Return the material word for word, starting at the line that contains "Is this an area" and ending at the line that contains "16.15 to 16.90", with both of those lines included. Leave the pictures out.
BEGIN Data for analysis
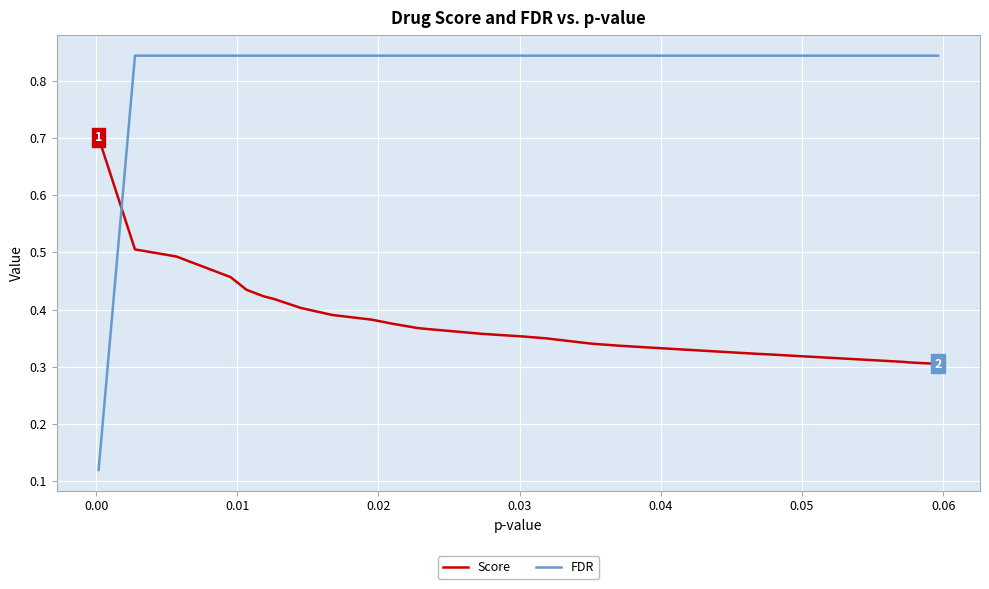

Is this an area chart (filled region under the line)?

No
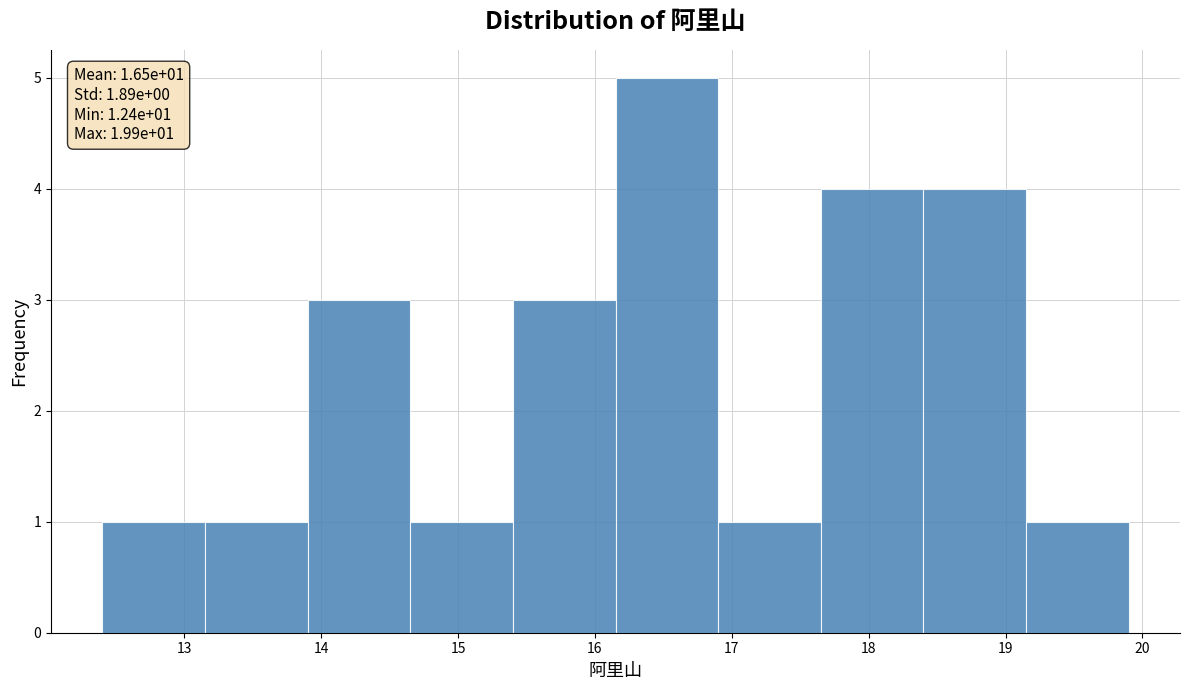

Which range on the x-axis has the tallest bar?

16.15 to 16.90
END Data for analysis
BEGIN Data for analysis
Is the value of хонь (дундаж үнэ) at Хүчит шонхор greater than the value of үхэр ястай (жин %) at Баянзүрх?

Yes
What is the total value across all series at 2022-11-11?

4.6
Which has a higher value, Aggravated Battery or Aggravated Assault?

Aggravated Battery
END Data for analysis
Answer section -
Is this an area chart (filled region under the line)?

No

Which range on the x-axis has the tallest bar?

16.15 to 16.90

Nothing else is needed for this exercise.